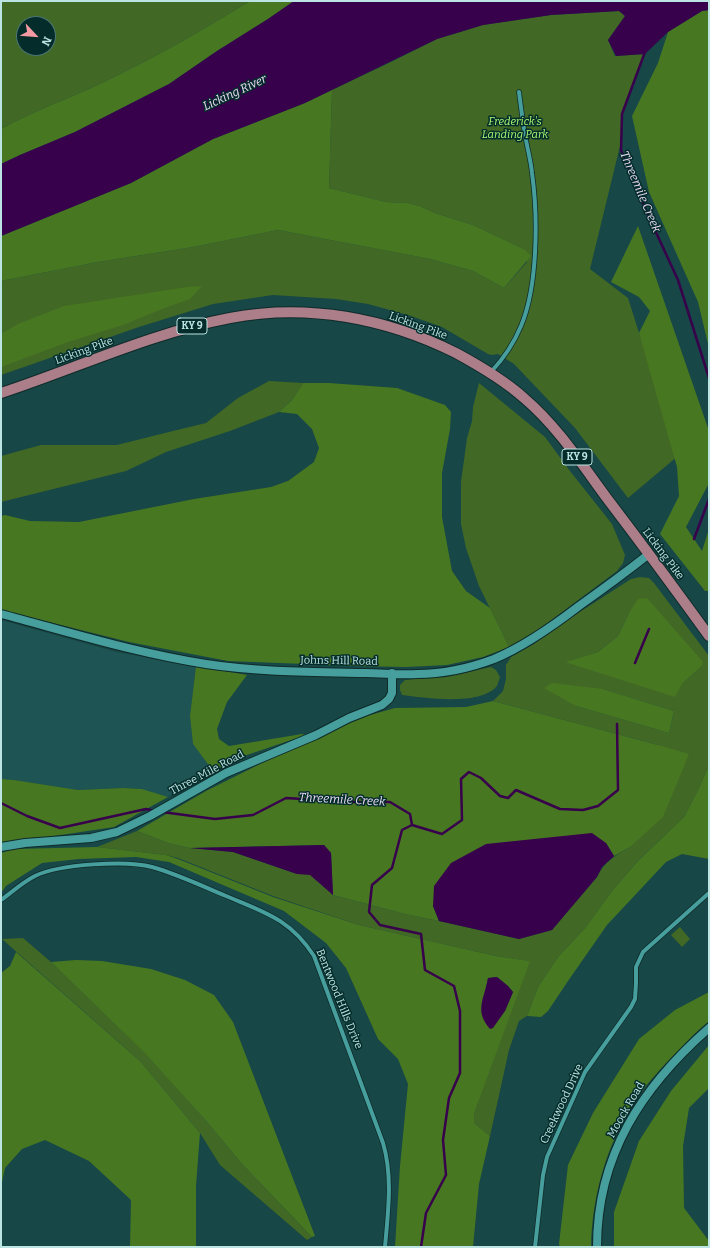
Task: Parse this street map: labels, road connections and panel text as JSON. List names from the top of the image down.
{
  "streets": {
    "main road": [
      "KY 9",
      "Licking Pike",
      "Johns Hill Road",
      "Three Mile Road",
      "Moock Road"
    ],
    "street": ["Bentwood Hills Drive", "Creekwood Drive"]
  },
  "crossings": [
    ["Licking Pike", "Johns Hill Road"],
    ["Johns Hill Road", "Three Mile Road"]
  ],
  "water": ["Licking River", "Threemile Creek"],
  "parks": ["Frederick's Landing Park"],
  "north": "bottom right"
}
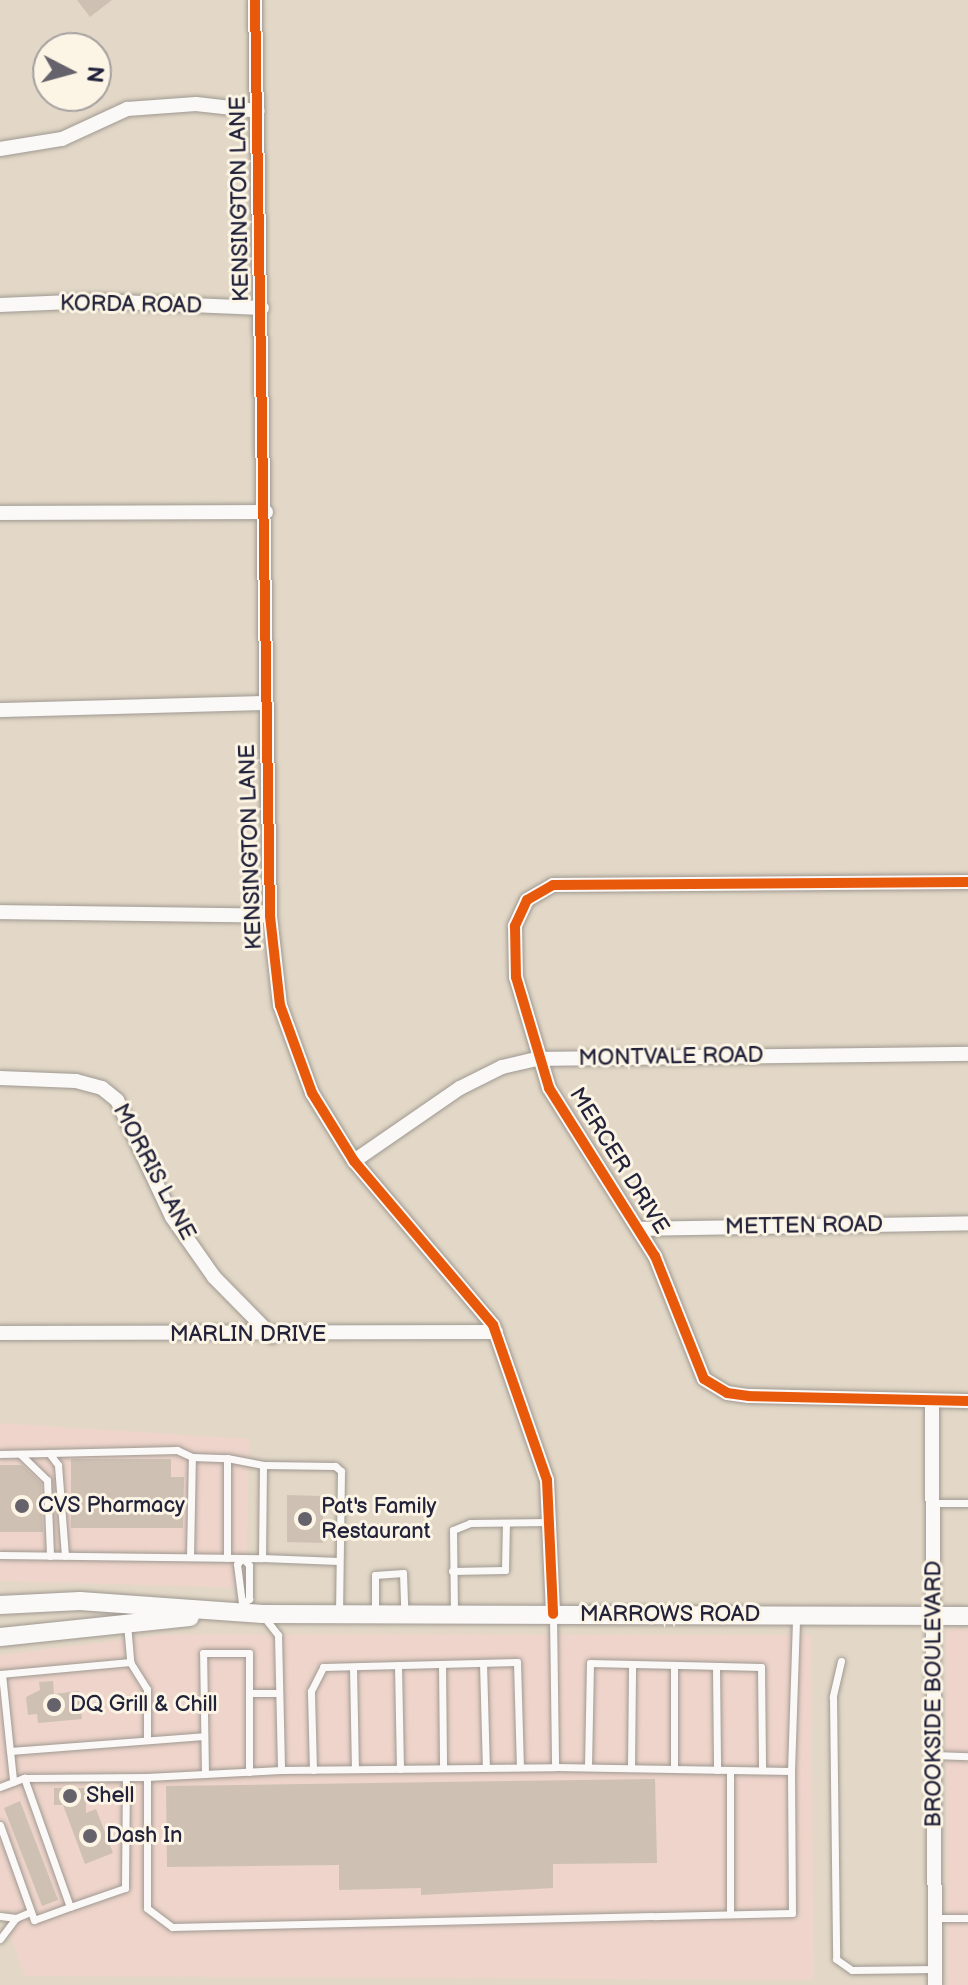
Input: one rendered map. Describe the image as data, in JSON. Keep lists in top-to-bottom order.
{
  "streets": {
    "street": [
      "KENSINGTON LANE",
      "KORDA ROAD",
      "MONTVALE ROAD",
      "MERCER DRIVE",
      "MORRIS LANE",
      "METTEN ROAD",
      "MARLIN DRIVE",
      "MARROWS ROAD",
      "BROOKSIDE BOULEVARD"
    ]
  },
  "crossings": [
    ["KENSINGTON LANE", "KORDA ROAD"],
    ["KENSINGTON LANE", "MONTVALE ROAD"],
    ["KENSINGTON LANE", "MARLIN DRIVE"],
    ["KENSINGTON LANE", "MARROWS ROAD"],
    ["MONTVALE ROAD", "MERCER DRIVE"],
    ["MERCER DRIVE", "METTEN ROAD"],
    ["MERCER DRIVE", "BROOKSIDE BOULEVARD"],
    ["MORRIS LANE", "MARLIN DRIVE"],
    ["MARROWS ROAD", "BROOKSIDE BOULEVARD"]
  ],
  "places": [
    "CVS Pharmacy",
    "Pat's Family Restaurant",
    "DQ Grill & Chill",
    "Shell",
    "Dash In"
  ],
  "north": "right"
}
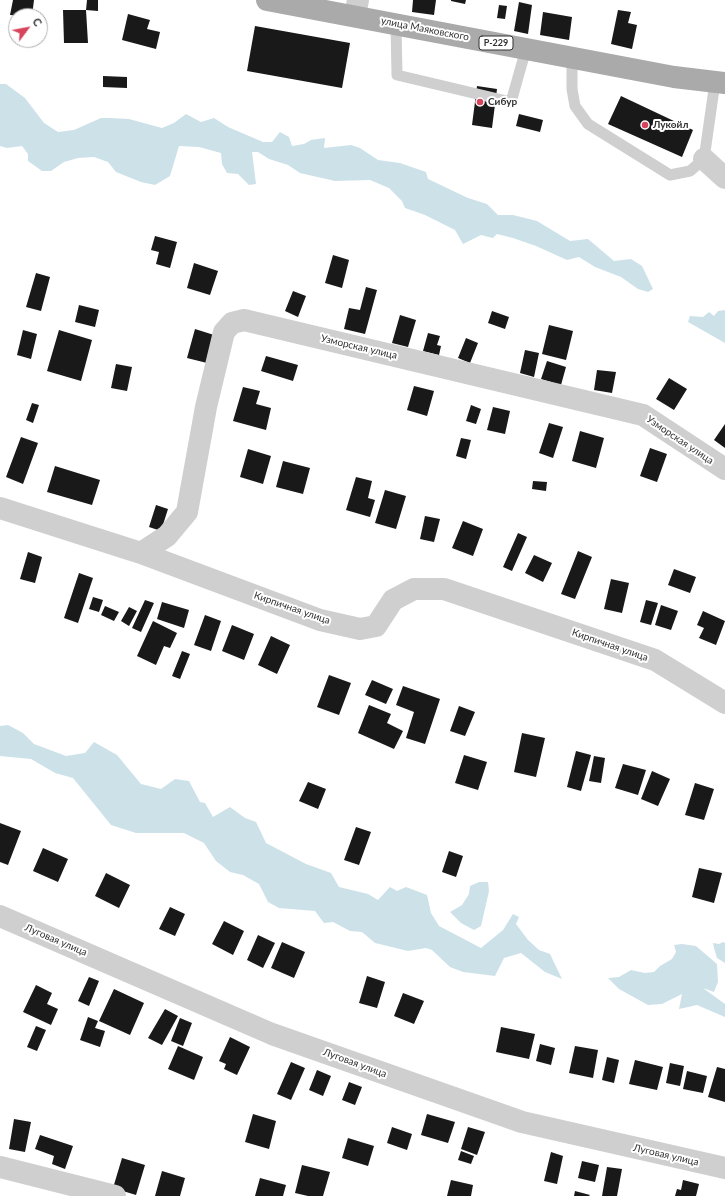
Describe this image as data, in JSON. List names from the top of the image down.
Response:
{
  "streets": {
    "main road": ["улица Маяковского", "Р-229"],
    "street": ["Узморская улица", "Кирпичная улица", "Луговая улица"]
  },
  "crossings": [
    ["Узморская улица", "Кирпичная улица"]
  ],
  "places": ["Сибур", "Лукойл"],
  "north": "top right"
}
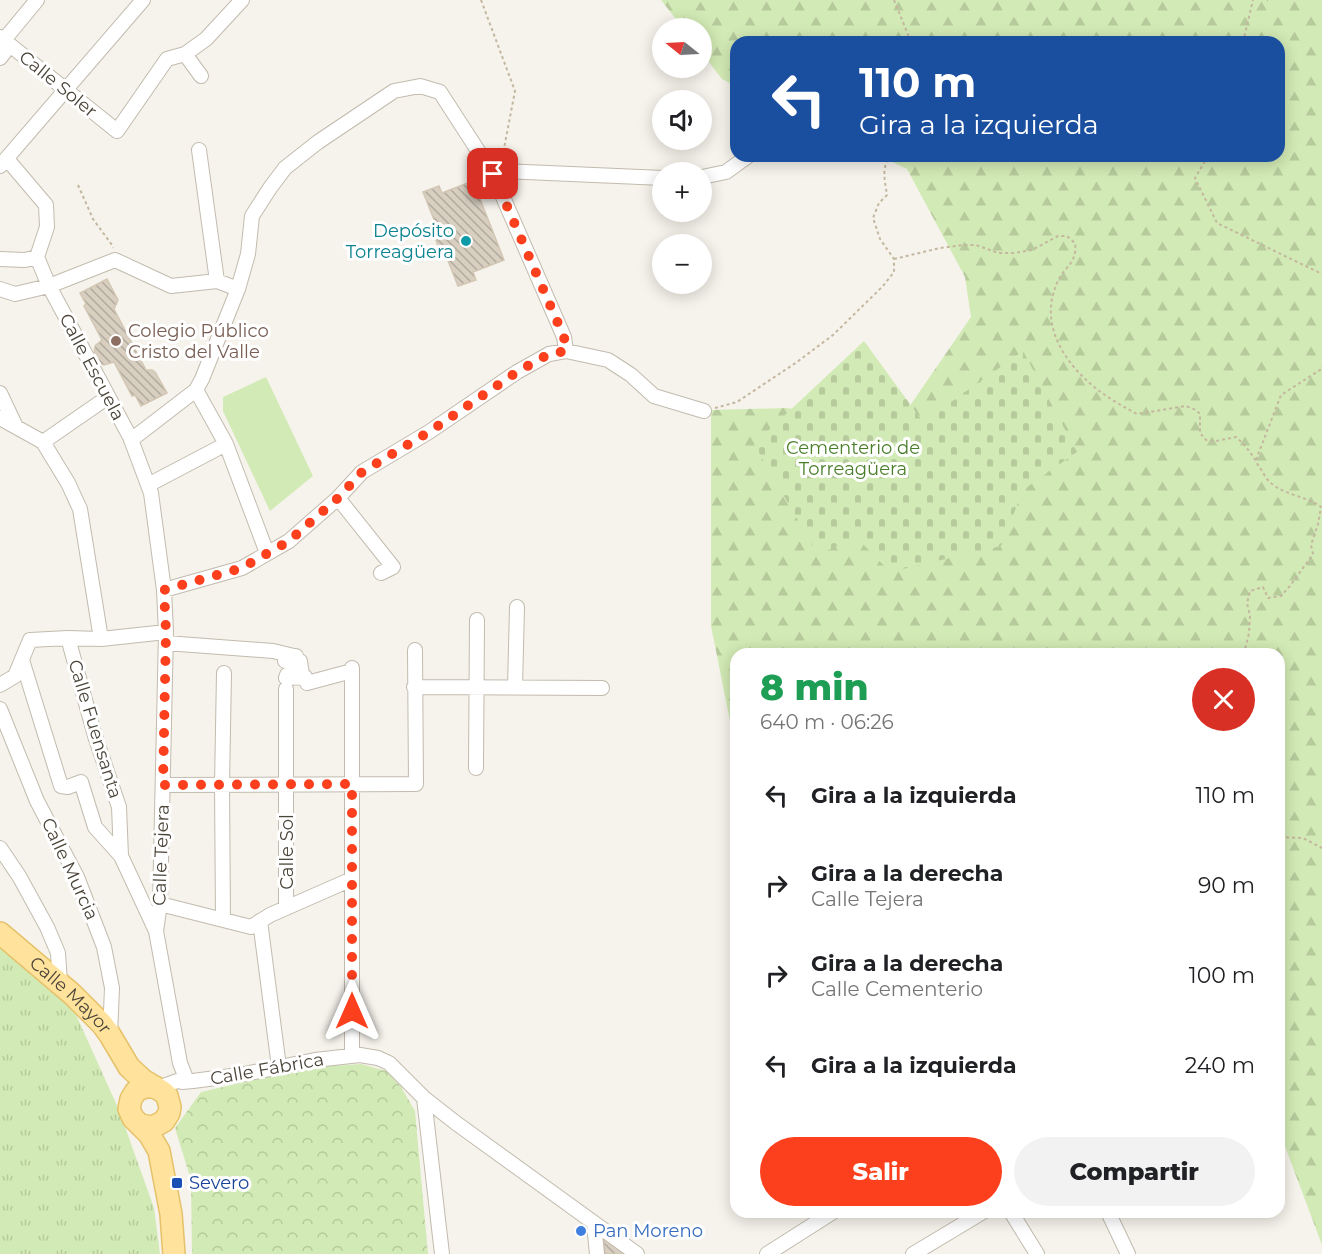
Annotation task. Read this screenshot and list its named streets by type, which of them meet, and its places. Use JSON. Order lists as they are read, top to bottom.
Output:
{
  "streets": {
    "main road": ["Calle Mayor"],
    "street": [
      "Calle Soler",
      "Calle Escuela",
      "Calle Fuensanta",
      "Calle Sol",
      "Calle Tejera",
      "Calle Murcia",
      "Calle Fábrica"
    ]
  },
  "crossings": [
    ["Calle Escuela", "Calle Tejera"],
    ["Calle Tejera", "Calle Fábrica"],
    ["Calle Murcia", "Calle Mayor"],
    ["Calle Mayor", "Calle Fábrica"]
  ],
  "parks": ["Cementerio de Torreagüera"],
  "places": {
    "other": ["Depósito Torreagüera", "Colegio Público Cristo del Valle", "Pan Moreno"],
    "transit": ["Severo"]
  },
  "north": "left",
  "page": {
    "map_buttons": ["+", "−"],
    "turn": ["110 m", "Gira a la izquierda"],
    "heading": ["8 min", "640 m · 06:26"],
    "list": [
      {
        "name": "Gira a la izquierda",
        "value": "110 m"
      },
      {
        "name": "Gira a la derecha",
        "note": "Calle Tejera",
        "value": "90 m"
      },
      {
        "name": "Gira a la derecha",
        "note": "Calle Cementerio",
        "value": "100 m"
      },
      {
        "name": "Gira a la izquierda",
        "value": "240 m"
      }
    ],
    "buttons": ["Salir", "Compartir"]
  }
}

**Aim of the exercise**:
The complete set of records should be written out again, pictures excluded.

**Result**:
Task: Parse this street map: labels, road connections and panel text as JSON. List names from the top of the image down.
{
  "streets": {
    "main road": [
      "KY 9",
      "Licking Pike",
      "Johns Hill Road",
      "Three Mile Road",
      "Moock Road"
    ],
    "street": ["Bentwood Hills Drive", "Creekwood Drive"]
  },
  "crossings": [
    ["Licking Pike", "Johns Hill Road"],
    ["Johns Hill Road", "Three Mile Road"]
  ],
  "water": ["Licking River", "Threemile Creek"],
  "parks": ["Frederick's Landing Park"],
  "north": "bottom right"
}
Input: one rendered map. Describe the image as data, in JSON. Keep lists in top-to-bottom order.
{
  "streets": {
    "street": [
      "KENSINGTON LANE",
      "KORDA ROAD",
      "MONTVALE ROAD",
      "MERCER DRIVE",
      "MORRIS LANE",
      "METTEN ROAD",
      "MARLIN DRIVE",
      "MARROWS ROAD",
      "BROOKSIDE BOULEVARD"
    ]
  },
  "crossings": [
    ["KENSINGTON LANE", "KORDA ROAD"],
    ["KENSINGTON LANE", "MONTVALE ROAD"],
    ["KENSINGTON LANE", "MARLIN DRIVE"],
    ["KENSINGTON LANE", "MARROWS ROAD"],
    ["MONTVALE ROAD", "MERCER DRIVE"],
    ["MERCER DRIVE", "METTEN ROAD"],
    ["MERCER DRIVE", "BROOKSIDE BOULEVARD"],
    ["MORRIS LANE", "MARLIN DRIVE"],
    ["MARROWS ROAD", "BROOKSIDE BOULEVARD"]
  ],
  "places": [
    "CVS Pharmacy",
    "Pat's Family Restaurant",
    "DQ Grill & Chill",
    "Shell",
    "Dash In"
  ],
  "north": "right"
}
Describe this image as data, in JSON. List names from the top of the image down.
Response:
{
  "streets": {
    "main road": ["улица Маяковского", "Р-229"],
    "street": ["Узморская улица", "Кирпичная улица", "Луговая улица"]
  },
  "crossings": [
    ["Узморская улица", "Кирпичная улица"]
  ],
  "places": ["Сибур", "Лукойл"],
  "north": "top right"
}
Annotation task. Read this screenshot and list its named streets by type, which of them meet, and its places. Use JSON. Order lists as they are read, top to bottom.
Output:
{
  "streets": {
    "main road": ["Calle Mayor"],
    "street": [
      "Calle Soler",
      "Calle Escuela",
      "Calle Fuensanta",
      "Calle Sol",
      "Calle Tejera",
      "Calle Murcia",
      "Calle Fábrica"
    ]
  },
  "crossings": [
    ["Calle Escuela", "Calle Tejera"],
    ["Calle Tejera", "Calle Fábrica"],
    ["Calle Murcia", "Calle Mayor"],
    ["Calle Mayor", "Calle Fábrica"]
  ],
  "parks": ["Cementerio de Torreagüera"],
  "places": {
    "other": ["Depósito Torreagüera", "Colegio Público Cristo del Valle", "Pan Moreno"],
    "transit": ["Severo"]
  },
  "north": "left",
  "page": {
    "map_buttons": ["+", "−"],
    "turn": ["110 m", "Gira a la izquierda"],
    "heading": ["8 min", "640 m · 06:26"],
    "list": [
      {
        "name": "Gira a la izquierda",
        "value": "110 m"
      },
      {
        "name": "Gira a la derecha",
        "note": "Calle Tejera",
        "value": "90 m"
      },
      {
        "name": "Gira a la derecha",
        "note": "Calle Cementerio",
        "value": "100 m"
      },
      {
        "name": "Gira a la izquierda",
        "value": "240 m"
      }
    ],
    "buttons": ["Salir", "Compartir"]
  }
}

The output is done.